Periodically we’ll be interviewing Senior CEME Fellows to check in on their latest research, big questions they’ve been pondering and everything they’re keeping an eye on in the world. Today we spoke with Ignacio Mas, a consultant on mobile money and financial inclusion.
Interviewer: What are the questions that keep you up at night around your current research/focus of interest?
IM: The issue I focus most on is how to get people to accept electronification of money from a storage of value point of view. It is clear that people find value in transferring money electronically. But for most money transfer systems even, if we call them mobile money, it is still a cash-to-cash service. It is someone bringing cash into a store, cash being taken out of the store at the other end, and what happens in between, to me, it is more of a business model issue.
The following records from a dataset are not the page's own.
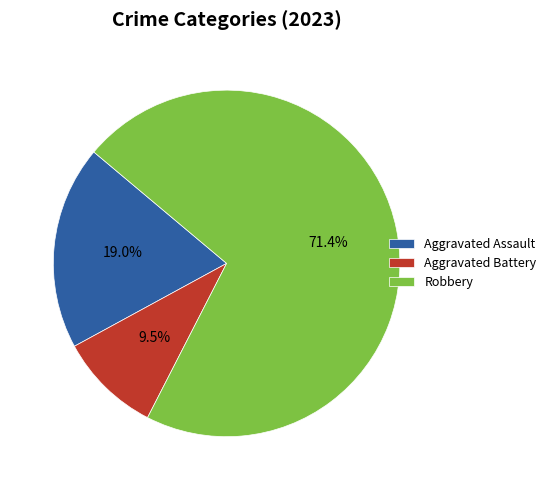

Which category has the smallest portion of the pie?

Aggravated Battery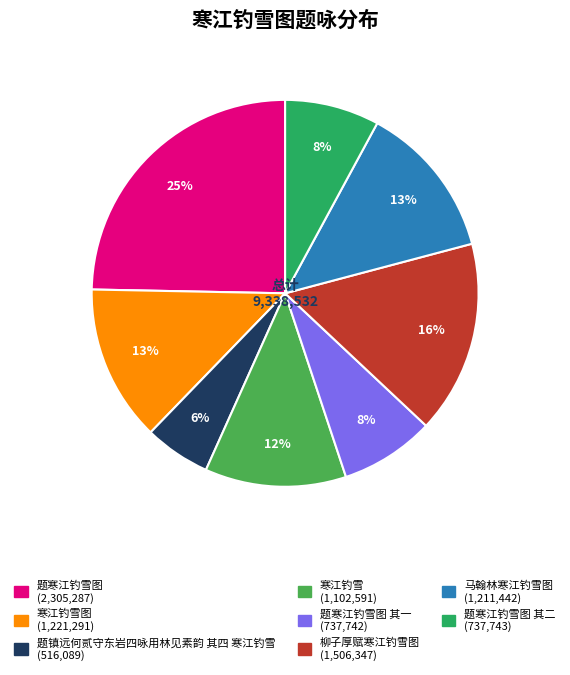

Is there a majority slice in this chart?

No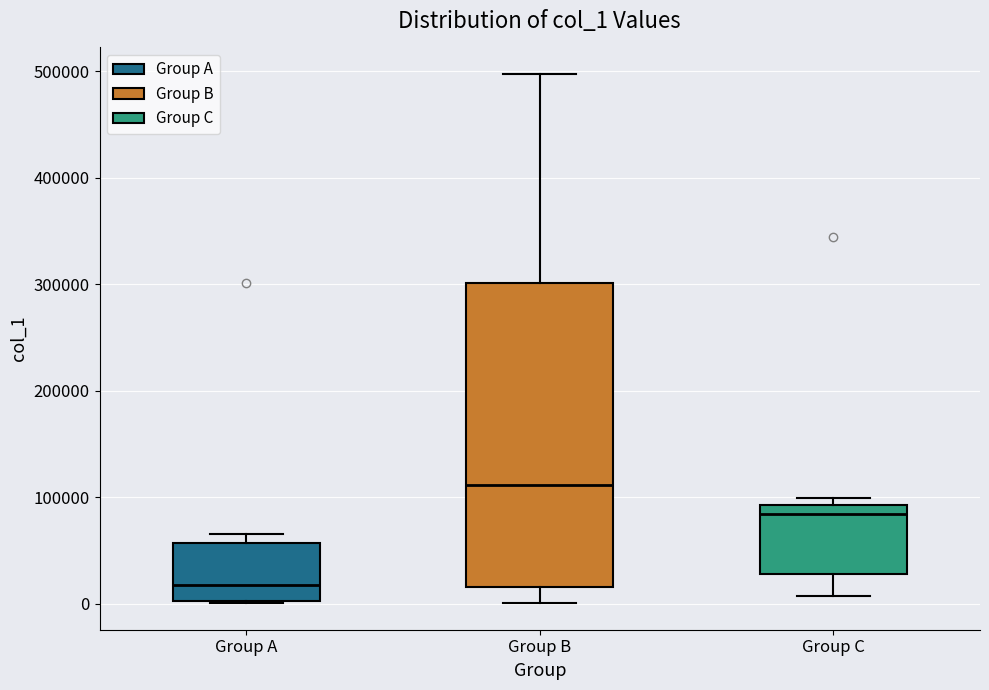

Reading left to right, read every box against the y-axis: the position of its median line, the range the box covers, and the ends of its whiskers. The values are not printed on the chart, so give them approximately, as read against the axis.

Group A: median 20000, box 0 to 60000, whiskers 0 to 70000
Group B: median 110000, box 20000 to 300000, whiskers 0 to 500000
Group C: median 80000, box 30000 to 90000, whiskers 10000 to 100000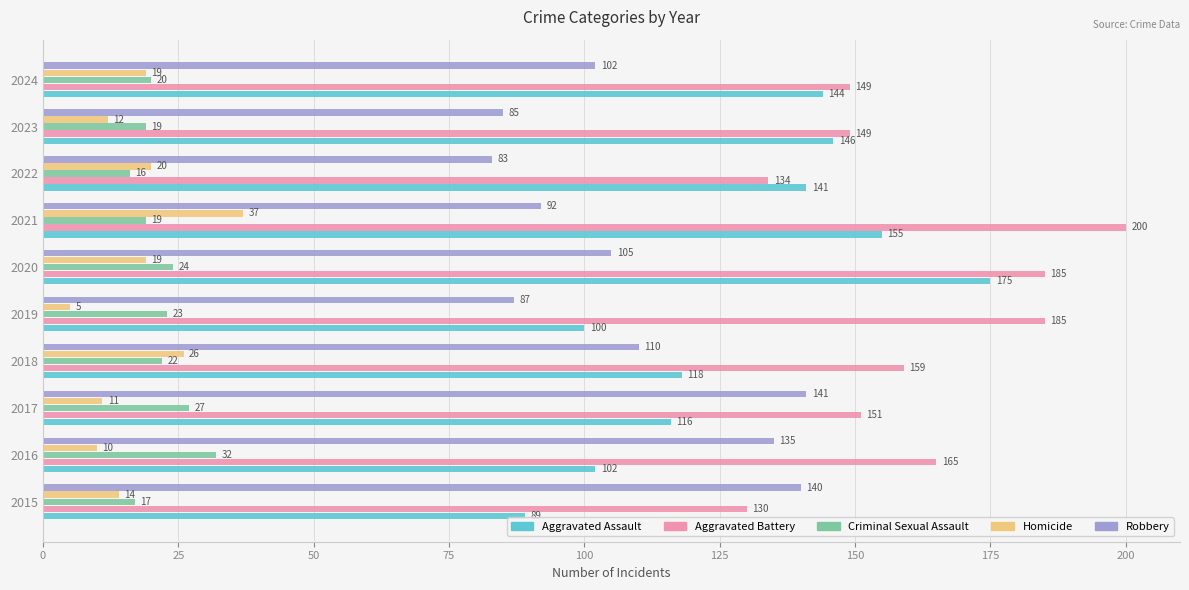

Which series has the largest total across all categories?

Aggravated Battery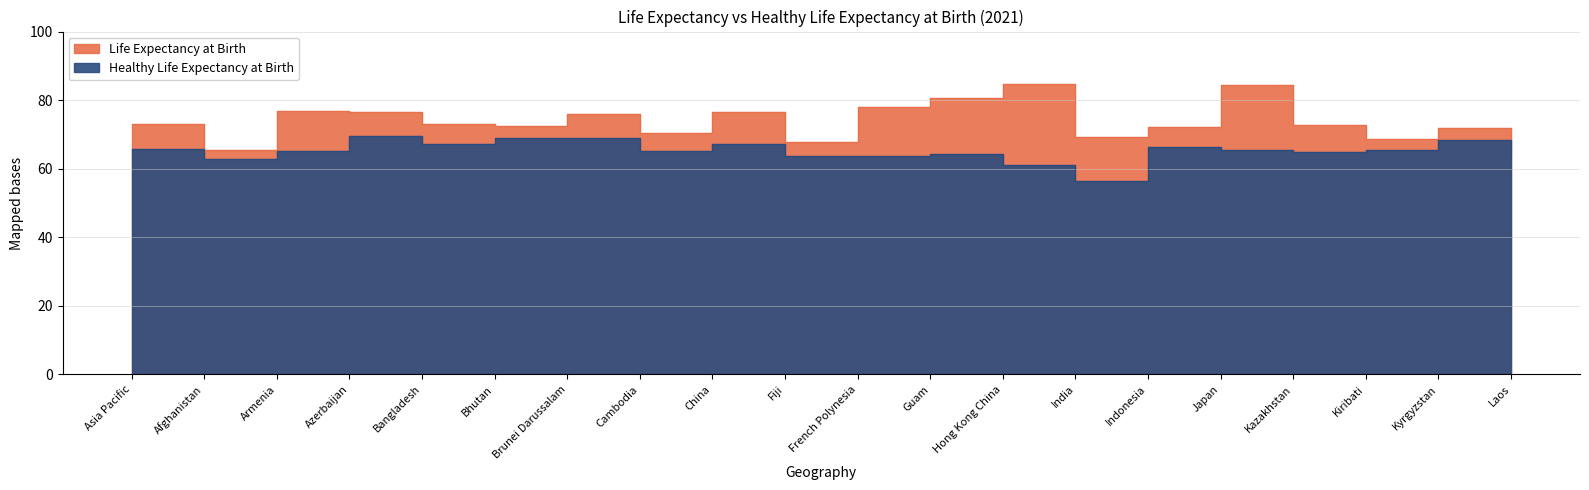

True or false: Life Expectancy at Birth and Healthy Life Expectancy at Birth cross at least once.

False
To me the big question is how do we go beyond payments to make people comfortable storing their value digitally where that is adding value to them. As a result having the benefit of storage value, safer, more private, but also to drive more electronic payments. I think there is a huge amount of hype happening around mobile money which is unjustified. It is not a realistic depiction of what is happening in the field. Mobile money even in Kenya is a very anecdotal use, because people use it maybe two or three times a month, it is not a daily thing.
Interviewer: What do you see in the developments and events around the world today that make your work relevant and timely?
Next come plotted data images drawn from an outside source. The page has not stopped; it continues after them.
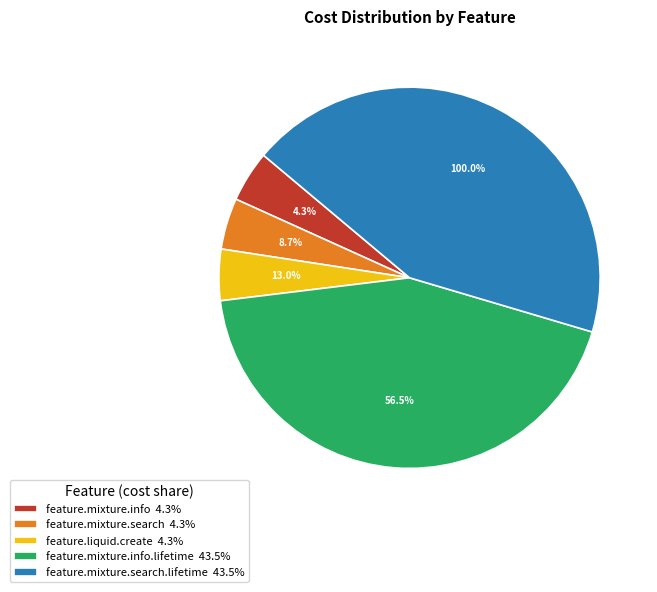

Does feature.mixture.info.lifetime account for over 50% of the chart?

No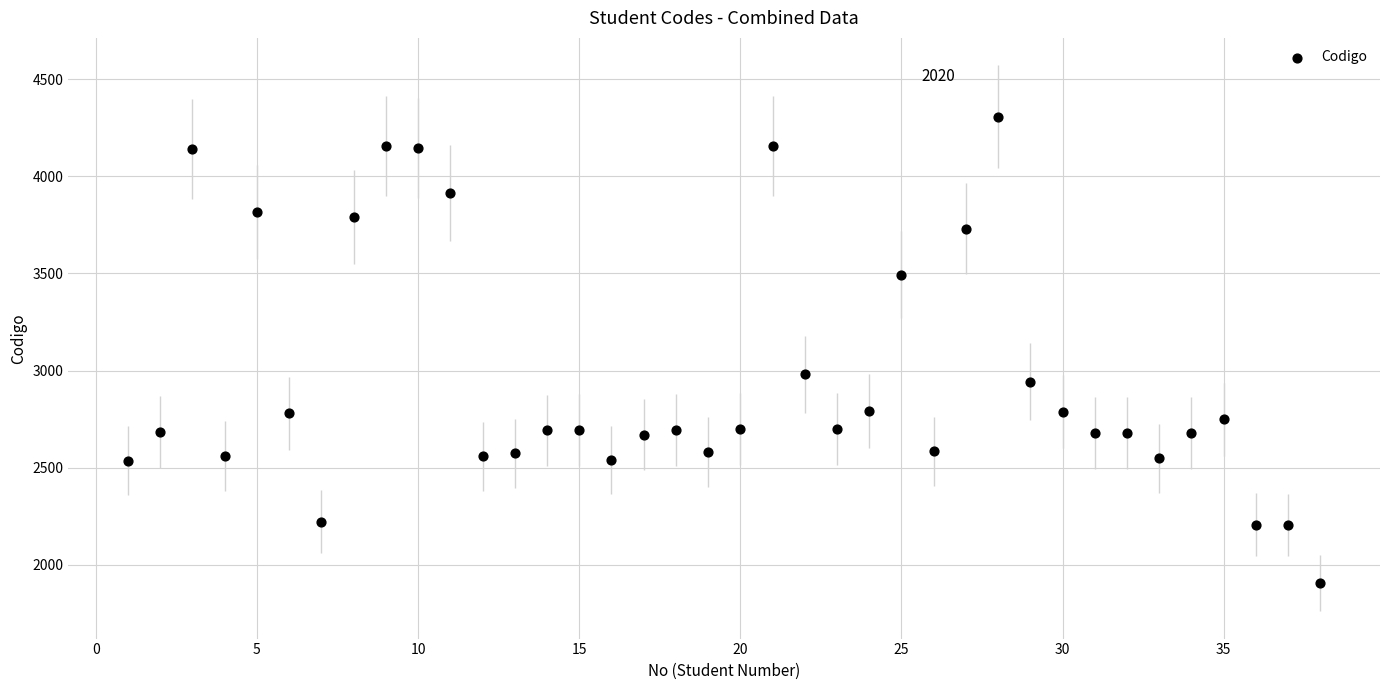

What is the range of X values (max minus min)?

37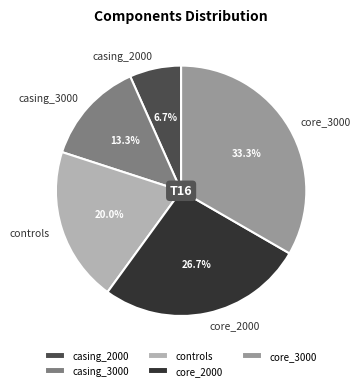

Count the number of slices in the pie.

5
IM: I do think that people want more of a sense of control over their money. Digital has an opportunity for doing that. More control because there should be much more flexible management of money when it is zeros and ones as opposed to when it is embodied in physical commodities. More control because sometimes I want more privacy, sometimes I want less privacy, so I can pick and choose much more how to run my financial life rather than be determined by a few physical products that happen to be around me like a cow, or some jewels, or what a bank happens to propose to me. I don’t necessarily aim for people to be managing their financial lives differently, I just want them to have better options so that the products fit their behaviors. Of course behaviors will change as a result, but I am very clear in my mind that what I want to see happen is for them to be offered better products — not for them to change their behaviors, necessarily.
Interviewer: Where do you see the greatest opportunities for impact for students who affiliate or work with IBGC?
IM: I think there is a bridging function that is missing. We have a lot of researchers doing massively detailed work and then you have practitioners doing massively simplified delivery of product. I think there are very few people who are able to bridge the two. There are too many people who go for the comfort of research, collecting lots of data without really asking what are we going to be doing about it? There are not enough people saying concretely the opportunities for improvement are this, this, this, and that. I think this bridging function is one where schools like this one should be very well positioned, with some rigor and based on solid evidence but geared toward causing actual change.
Interviewer: What is the most interesting book you have read recently?
IM: I really enjoyed two books about the history of money, one by an anthropologist (Debt the First 5,000 Years, by David Graeber) and the other by an economist (Felix Martin´s Money: The Unauthorised Biography).